What Lies Ahead – Analysis?
Many airlines and airports have a long path ahead before the successful implementation of Resolution 753 ahead of June 1, 2018. The following are some considerations for both parties:
- Policy and process should be established to track a piece of baggage’s journey from check-in to collection at final destination. A reconciliation of the baggage and the traveller is completed and verifiable to ensure both arrive in the right location.
- Any new system introduction (e.g. RFID) takes time to test and implement, it would be important for airlines to do more trial runs to ensure that accuracy is maintained and baggages are not lost as per the established policy.
- Baggage tracking process should be introduced for employees and passengers so that they would be able to monitor the journey. This will include an update process to handle any lost and mishandled baggages.
- Many airlines sell codeshare flights operated by another airline. Airlines need to educate passengers on where to track baggages (if outside of its own mobile applications or website). Interface between codeshare and interlined airlines need to be verified to ensure baggages are properly transferred and reported.
- Connection process should be fully tested to ensure that baggages would have enough time to be transported onto the next flight.

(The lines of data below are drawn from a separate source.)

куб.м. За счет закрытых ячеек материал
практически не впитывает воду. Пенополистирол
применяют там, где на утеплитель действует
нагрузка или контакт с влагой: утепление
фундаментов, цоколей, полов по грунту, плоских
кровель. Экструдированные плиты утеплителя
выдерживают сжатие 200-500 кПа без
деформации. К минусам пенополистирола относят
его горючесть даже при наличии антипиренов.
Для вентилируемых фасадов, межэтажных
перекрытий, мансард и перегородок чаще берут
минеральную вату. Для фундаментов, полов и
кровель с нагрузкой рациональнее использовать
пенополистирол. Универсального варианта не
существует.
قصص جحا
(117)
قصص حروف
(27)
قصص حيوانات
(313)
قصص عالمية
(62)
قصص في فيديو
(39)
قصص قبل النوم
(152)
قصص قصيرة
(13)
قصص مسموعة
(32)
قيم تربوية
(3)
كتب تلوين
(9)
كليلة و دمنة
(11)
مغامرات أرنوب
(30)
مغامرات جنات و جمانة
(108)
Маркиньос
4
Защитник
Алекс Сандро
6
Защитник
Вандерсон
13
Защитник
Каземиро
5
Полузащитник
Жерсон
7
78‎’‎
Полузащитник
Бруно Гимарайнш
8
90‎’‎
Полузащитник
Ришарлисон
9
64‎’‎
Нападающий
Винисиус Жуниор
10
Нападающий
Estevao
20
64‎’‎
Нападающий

This might impact connection times at different airports or between flights to allow for enough time for baggages to be transferred.
- Irregular flight operations (such as cancellation, delays, diversion) often lead to baggages being mishandled. This is one area where airlines need to work with airports more closely to ensure that the baggages are tracked and not lost in a black hole.
- More airports have service level agreements on baggage delivery times. It is important to test the overall process to determine if these times are maintainable while ensuring all baggages follow the passengers as per the Resolution.
- Airports will need to work with airlines to test and implement new technology.
- Reporting technology needs to interface with airlines’ mobile application and website technology to ensure passengers can properly track where their baggages are located.
- Working with other stakeholders, airports might want to partner with train or bus operators to introduce new drop off points so that baggages can be sorted and managed earlier.